Water-pollution debate
San Diego first sought a waiver for the Point Loma plant through a protracted process that began in 1979. If the city seeks an additional waiver, it would need to start working on the lengthy application early next year and submit the document by December 2007.
Water-pollution regulators have warned that San Diego shouldn't expect waivers forever, but they haven't ruled out a further exemption.
“Point Loma is monitored extensively, and I just don't have great cause for alarm” about the effluent's environmental effects, said John Robertus, chief of the San Diego Regional Water Quality Control Board.
“If we do go to secondary . . . it might be purely political,” he said.
Alexis Strauss, director of water programs at the EPA's office in San Francisco, said she wouldn't summarily reject the idea of letting San Diego maintain its current program for five more years.
“Frankly, the city of San Diego is doing an excellent job of advanced primary (treatment),” she said.
But history says the waivers' days may be numbered.
About 30 of some 16,500 wastewater treatment plants nationwide still operate under waivers to avoid meeting the secondary standard, the level prescribed by the federal Clean Water Act of 1972.
At capacity, the Point Loma plant can discharge as much treated sewage as all the other exempted facilities combined.
Four years ago, the Orange County Sanitation District's governing board voted 13-12 to move from partial secondary treatment to full secondary treatment.
The main pressure for such improvements came from community and environmental activists, not from regulators, said Jim Colston, the district's legal and regulatory affairs liaison.
In prior years, Huntington Beach had suffered from numerous beach closures because of high bacteria levels.
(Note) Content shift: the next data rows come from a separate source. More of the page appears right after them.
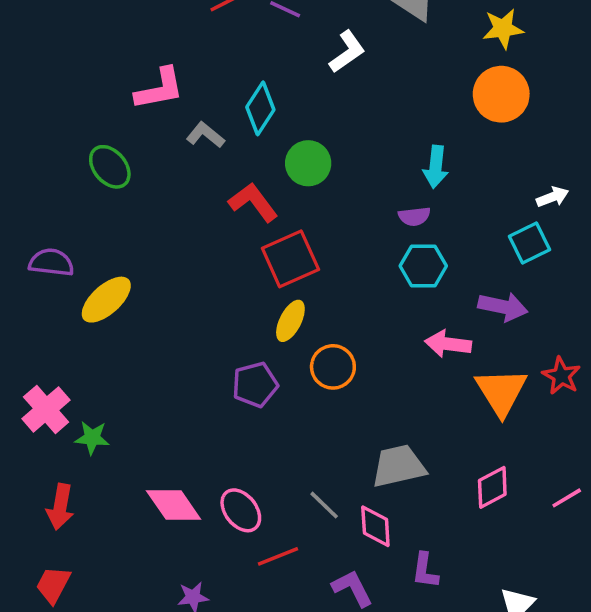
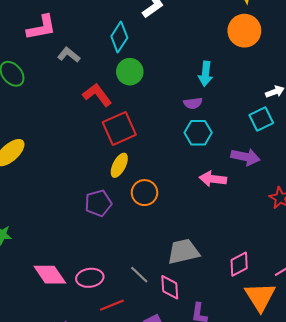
cyan diamond: (260, 108) -> (119, 37), moved
orange triangle: (501, 392) -> (260, 297), moved
pink ellipse: (241, 510) -> (90, 278), turned -60

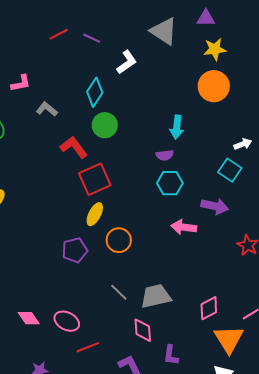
pink L-shape: (41, 28) -> (21, 83), size x0.7
cyan square: (261, 119) -> (230, 170), turned -30
pink diamond: (50, 275) -> (29, 318), size x0.7
gray line: (139, 275) -> (119, 292), moved
pink ellipse: (90, 278) -> (67, 321), turned 35

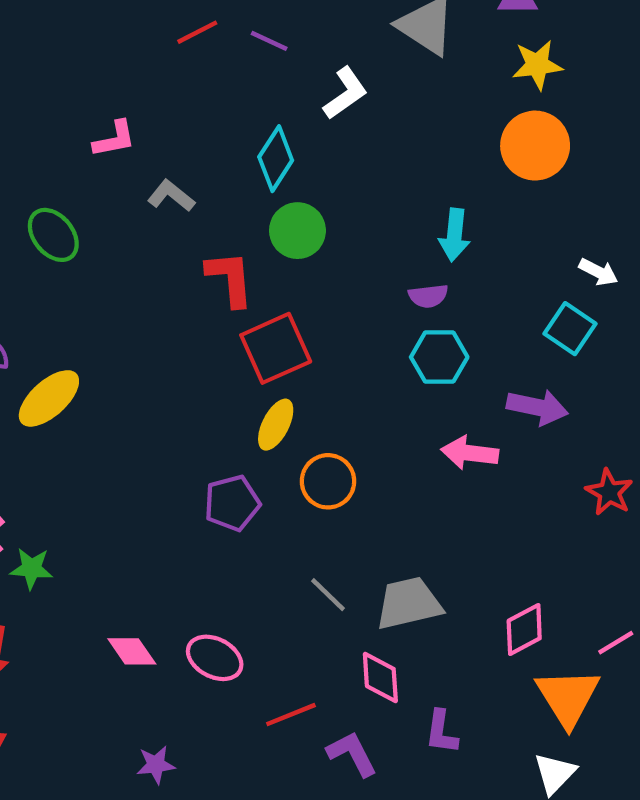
white arrow: (243, 144) -> (598, 272), turned 48
red L-shape: (74, 147) -> (230, 279), turned 32
red line: (88, 347) -> (291, 715), moved

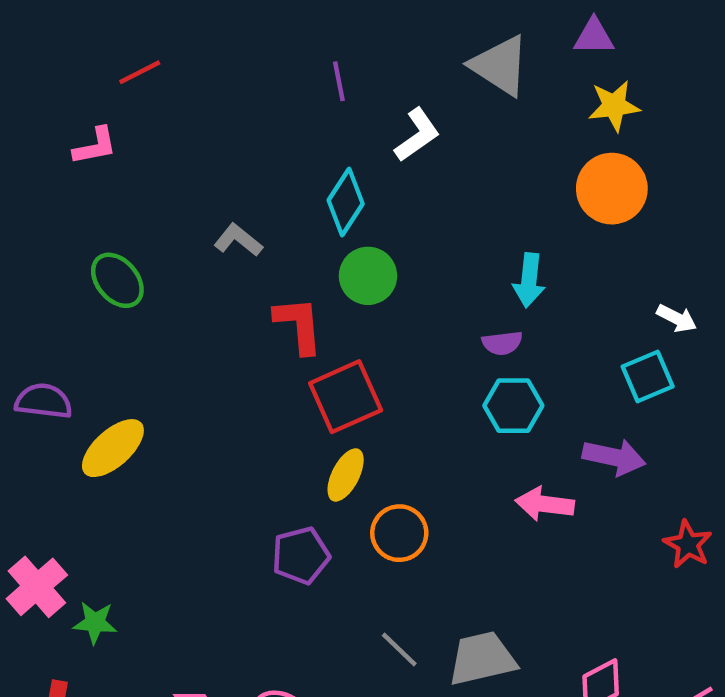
red line: (197, 32) -> (140, 72), moved
purple line: (269, 41) -> (339, 81), turned 54
pink L-shape: (114, 139) -> (95, 146), moved
cyan square: (570, 329) -> (648, 377), turned 33

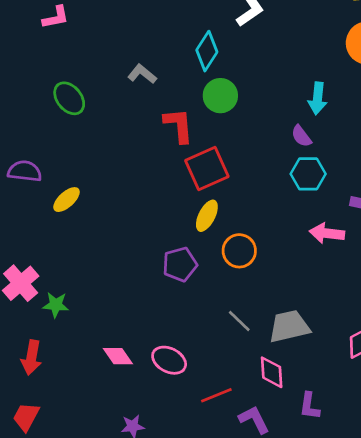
purple semicircle: (502, 343) -> (301, 136), turned 60
yellow ellipse: (113, 448) -> (67, 200), size x0.7

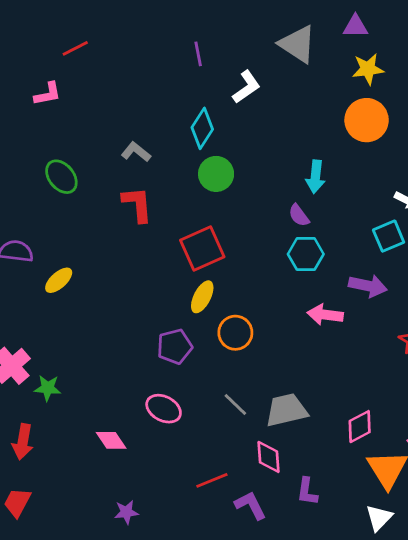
red L-shape: (179, 125) -> (137, 204), moved
pink ellipse: (169, 360) -> (164, 409), moved

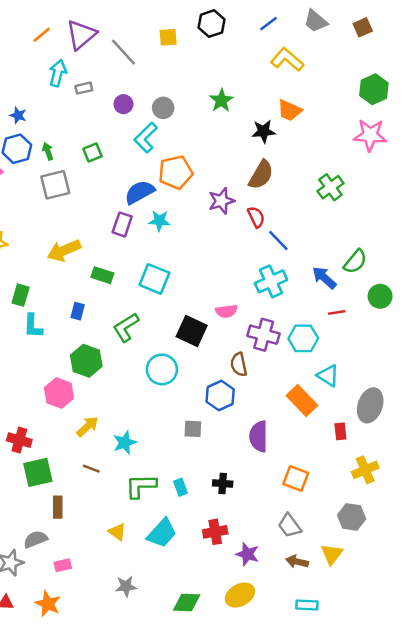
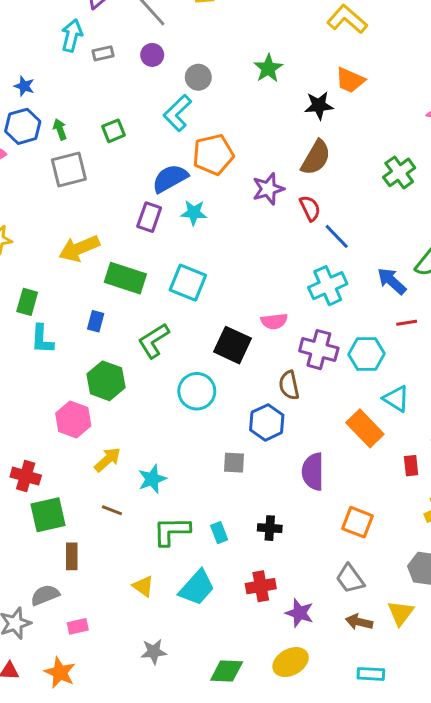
purple circle: (123, 104) -> (152, 55), moved
green rectangle: (102, 275) -> (125, 278), size x1.5

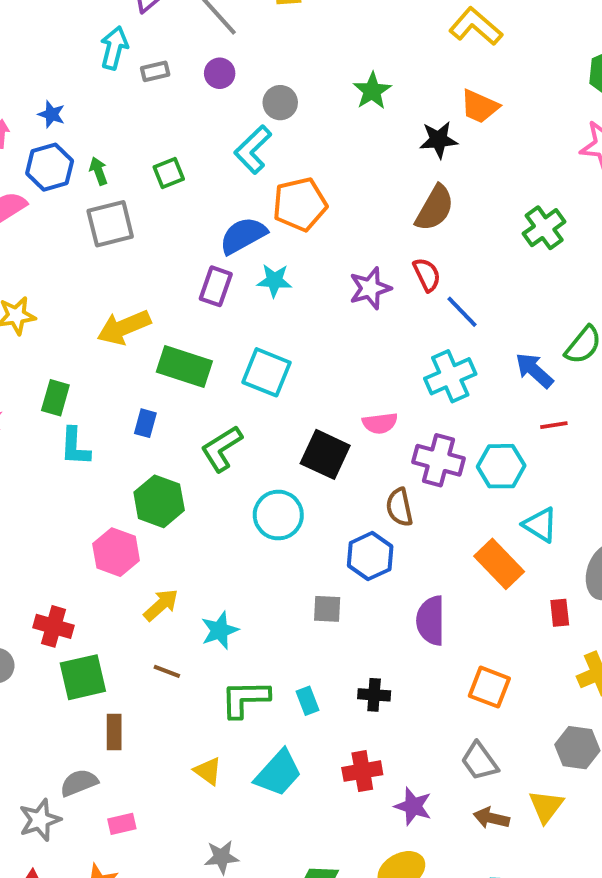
purple star: (268, 189) -> (370, 288), moved

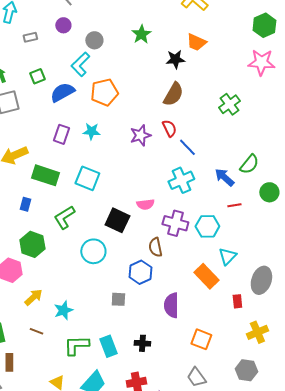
gray rectangle: (155, 71) -> (30, 37), moved
blue semicircle: (243, 236) -> (62, 92), moved
cyan triangle: (540, 525) -> (227, 256), turned 42
cyan rectangle: (308, 701) -> (108, 346), size x1.5

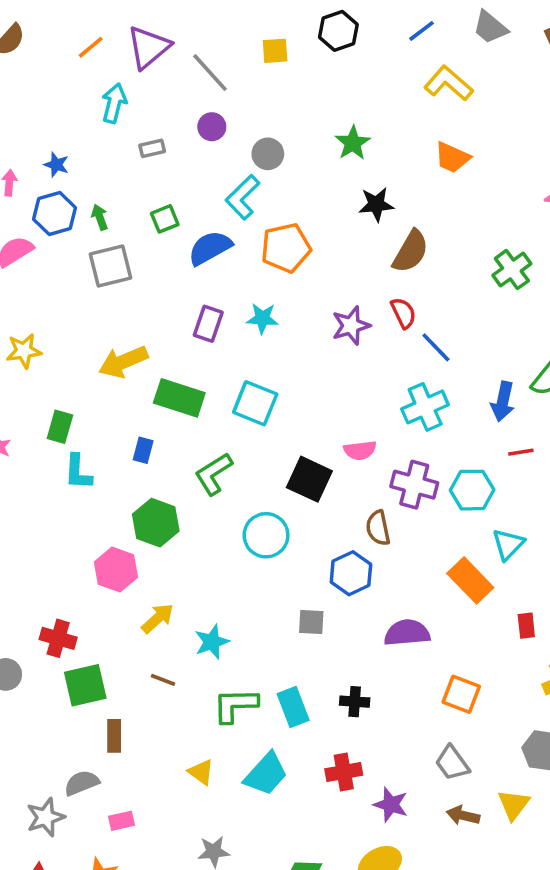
black star: (175, 59) -> (376, 204), moved
blue arrow: (224, 177) -> (503, 401), turned -120
purple semicircle: (171, 305) -> (407, 633), turned 85

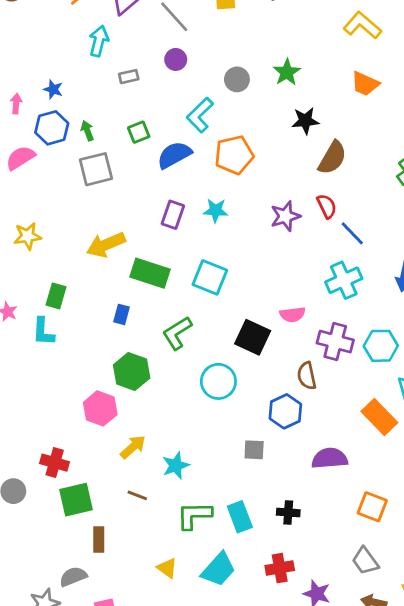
gray circle: (268, 154) -> (237, 79), moved
cyan L-shape: (78, 472) -> (43, 332), moved

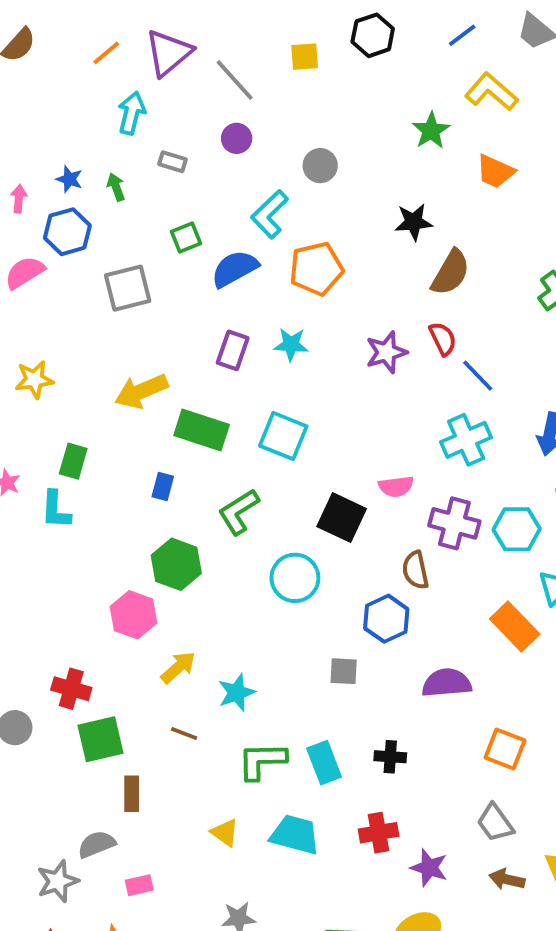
green star: (287, 72) -> (431, 131), moved
gray rectangle: (129, 77) -> (172, 162), turned 30
green arrow: (87, 131) -> (116, 187), moved
cyan trapezoid: (218, 569) -> (295, 835), turned -117

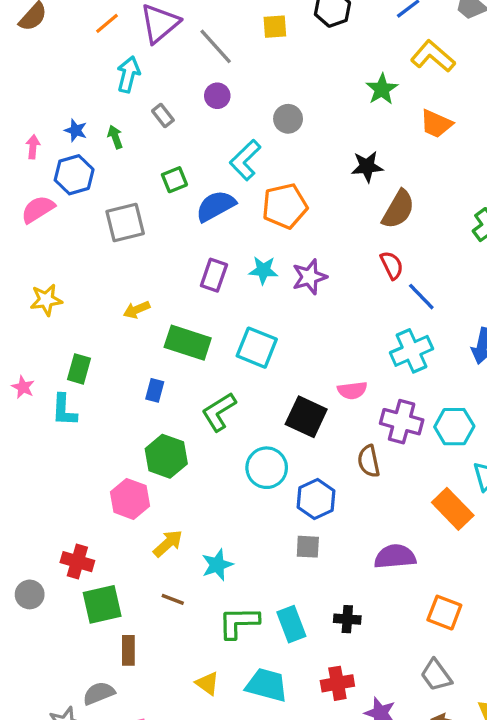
gray rectangle: (172, 162) -> (163, 116), turned 35
purple star: (386, 352) -> (309, 277), moved
yellow arrow: (141, 391) -> (137, 310), size x0.6
blue hexagon: (386, 619) -> (316, 499), moved

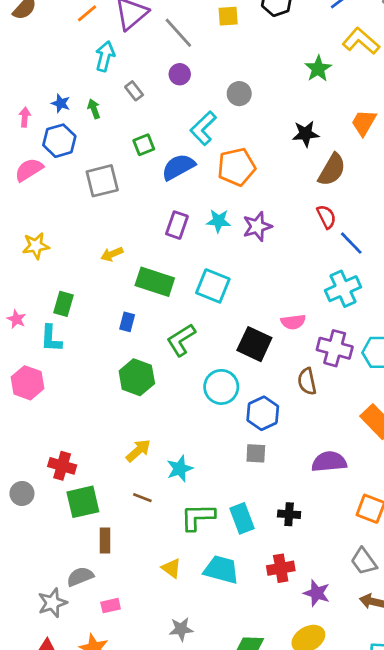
orange trapezoid: (436, 124) -> (364, 123), moved, turned 96
pink hexagon: (130, 499) -> (28, 383), moved

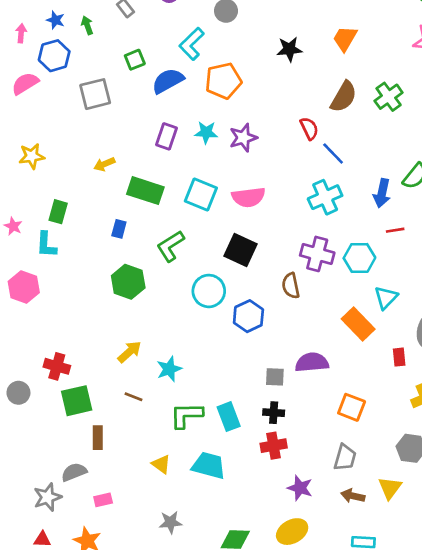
brown semicircle: (332, 170) -> (344, 97), moved
pink semicircle: (293, 322) -> (248, 197), moved, size x1.4
gray square: (256, 453) -> (275, 377), moved
gray trapezoid: (364, 561) -> (345, 458), turned -128
red cross: (281, 568) -> (274, 446), moved

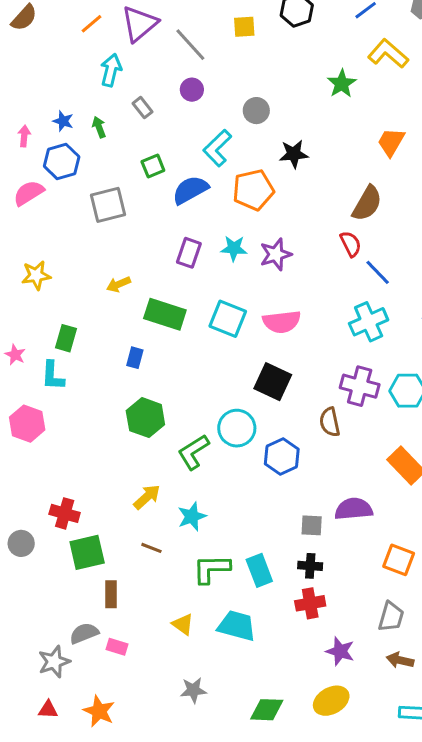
black star: (289, 49) -> (294, 154), moved
brown semicircle: (344, 97) -> (367, 203), moved
green L-shape: (170, 246) -> (193, 452), moved
pink rectangle: (103, 500) -> (117, 647), moved, turned 30

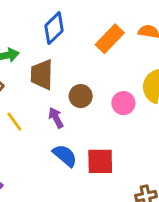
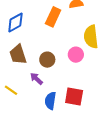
blue diamond: (54, 28) -> (15, 22), turned 35
blue semicircle: (65, 156) -> (50, 101), turned -102
red square: (100, 161) -> (74, 97), turned 30

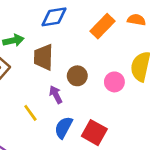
yellow line: (11, 90) -> (30, 113), moved

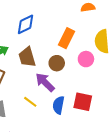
orange rectangle: (102, 26) -> (67, 38), moved
purple arrow: (56, 95) -> (45, 82), size x1.5

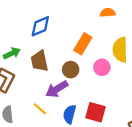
purple arrow: (45, 82) -> (57, 89), turned -80

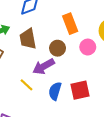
orange rectangle: (83, 44) -> (70, 24), turned -54
red square: (95, 112) -> (80, 90), turned -30

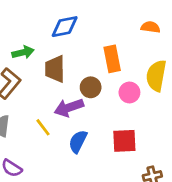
red square: (80, 90) -> (124, 141), moved

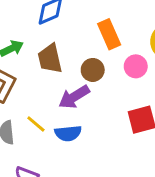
yellow line: (43, 127) -> (36, 124), moved
blue semicircle: (78, 142) -> (68, 133), moved, turned -110

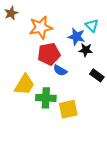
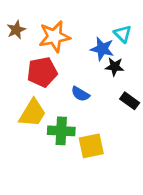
brown star: (11, 13) -> (16, 30), moved
red pentagon: (49, 54) -> (42, 72), moved

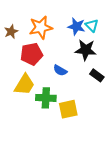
brown star: (16, 30) -> (11, 32), moved
blue star: (102, 49) -> (76, 26), moved
black star: (115, 67) -> (86, 50), size x1.5

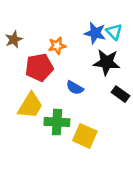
orange star: (41, 27) -> (57, 46), moved, size x0.6
yellow square: (68, 109) -> (85, 136), turned 36

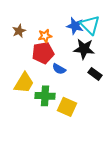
cyan triangle: (114, 32) -> (90, 25), size x1.5
brown star: (14, 39) -> (19, 31), moved
red pentagon: (39, 67) -> (43, 53), moved

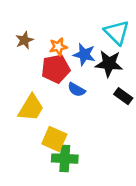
blue star: (75, 26) -> (84, 55), moved
green cross: (45, 96) -> (65, 159), moved
yellow square: (67, 107) -> (54, 139), moved

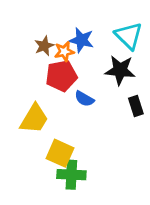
brown star: (24, 40) -> (44, 46), moved
blue star: (84, 55) -> (81, 40), moved
black rectangle: (123, 96) -> (136, 106), turned 36

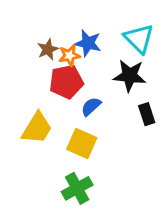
blue semicircle: (84, 99) -> (91, 106), turned 108
yellow square: (60, 153) -> (82, 144), moved
green cross: (71, 175) -> (77, 188), turned -32

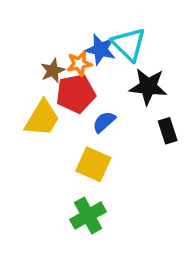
cyan triangle: (139, 39) -> (129, 44), moved
brown star: (48, 49) -> (53, 71), moved
yellow trapezoid: (37, 128) -> (42, 118), moved

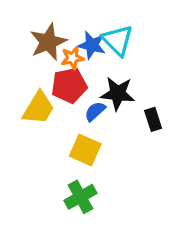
brown star: (53, 71) -> (48, 42), moved, size x1.6
black star: (148, 87) -> (118, 94), moved

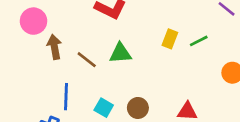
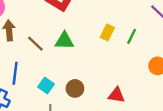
green line: (199, 41) -> (132, 36), turned -42

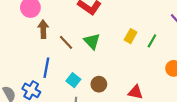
green triangle: (64, 41) -> (92, 41), turned 42

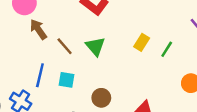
brown arrow: (43, 29) -> (38, 29), turned -36
cyan square: (73, 80) -> (67, 80), moved, turned -32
The cause was never officially determined, but the sanitation district decided to adopt full secondary treatment anyway at a cost of about $600 million.
The money came mostly from significant sewer-rate increases, but the agency also received a few million dollars in federal grants, Colston said.
Some San Diego officials and business leaders said an additional Point Loma waiver should be considered because water testing hasn't shown damage to the marine ecosystem near where the facility discharges its treated sewage.
“It may be that (secondary treatment) is inevitable but, at this point, the waiver seems appropriate,” said Craig Benedetto, chairman of the infrastructure committee for the San Diego Regional Chamber of Commerce.
City research crews spend more than 110 days a year on boats monitoring the water, fish and other factors around the Point Loma outfall.
Environmentalists said the monitoring program isn't enough to identify the wide variety of potential impacts created by the continuous stream of effluent.
A 2004 assessment by UCSD's Scripps Institution of Oceanography said San Diego could do a better job of tracking the effluent plume and pay more attention to tiny organisms such as plankton, among other things.
The city, which spends about $4.5 million a year on ocean monitoring, is expanding its testing to incorporate many of Scripps' suggestions.